SPIEGEL: Viele Zuschauer mögen doch gerade die billigen Gefühle, den Kitsch. Das ist doch eine legitime Flucht ins Seichte, oder?
Kremer: Masse ist kein Maßstab für Kunst. Wir werden sehr oft dazu verführt, billig zu handeln, zu fühlen und zu denken. Das ist halt sehr bequem. Das gibt es im gesellschaftlichen Leben und nennt sich dann vielleicht Small Talk, und das gibt es in der Musik auch - unehrliche Aufführungen.
SPIEGEL: Und die richten tatsächlich Schaden an?
Kremer: Man merkt das erst, wenn ein richtiger Künstler kommt, dass man sich mit weniger zufrieden gegeben hat, als möglich gewesen wäre, sei es aus Bequemlichkeit oder aus Verführung.
SPIEGEL: Wie offenbart sich der wahre Künstler dem Laien?

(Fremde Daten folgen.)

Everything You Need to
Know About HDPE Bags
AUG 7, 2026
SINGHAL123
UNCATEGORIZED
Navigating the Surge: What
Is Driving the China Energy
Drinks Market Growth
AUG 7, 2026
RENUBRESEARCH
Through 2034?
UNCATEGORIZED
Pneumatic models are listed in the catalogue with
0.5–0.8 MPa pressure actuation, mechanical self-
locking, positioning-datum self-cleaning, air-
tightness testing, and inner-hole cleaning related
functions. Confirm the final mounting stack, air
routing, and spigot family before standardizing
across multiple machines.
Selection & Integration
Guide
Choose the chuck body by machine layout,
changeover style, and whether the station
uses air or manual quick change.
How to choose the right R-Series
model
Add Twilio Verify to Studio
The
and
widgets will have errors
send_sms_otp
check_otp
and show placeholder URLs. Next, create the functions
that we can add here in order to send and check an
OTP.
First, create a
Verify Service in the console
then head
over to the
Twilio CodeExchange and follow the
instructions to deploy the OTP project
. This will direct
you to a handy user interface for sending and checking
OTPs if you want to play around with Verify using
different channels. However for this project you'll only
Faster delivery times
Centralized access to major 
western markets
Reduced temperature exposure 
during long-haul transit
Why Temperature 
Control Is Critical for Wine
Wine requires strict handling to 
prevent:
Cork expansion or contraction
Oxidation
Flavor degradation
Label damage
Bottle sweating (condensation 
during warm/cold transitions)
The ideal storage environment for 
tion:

Kremer: Ich nenne mal zwei, den belgischen Chansonnier Jacques Brel und die Sopranistin Maria Callas. Bei beiden hat man gespürt, dass sie sich auf der Bühne verbrannten, dass sie voller Hingabe waren. Und diese Einstellung versuche ich auch in meine jungen Musiker von der Kremerata Baltica zu verpflanzen, mit denen ich im Mai wieder auf Deutschland-Tour gehe.
SPIEGEL: Wieso haben Sie dieses Kammerorchester gegründet?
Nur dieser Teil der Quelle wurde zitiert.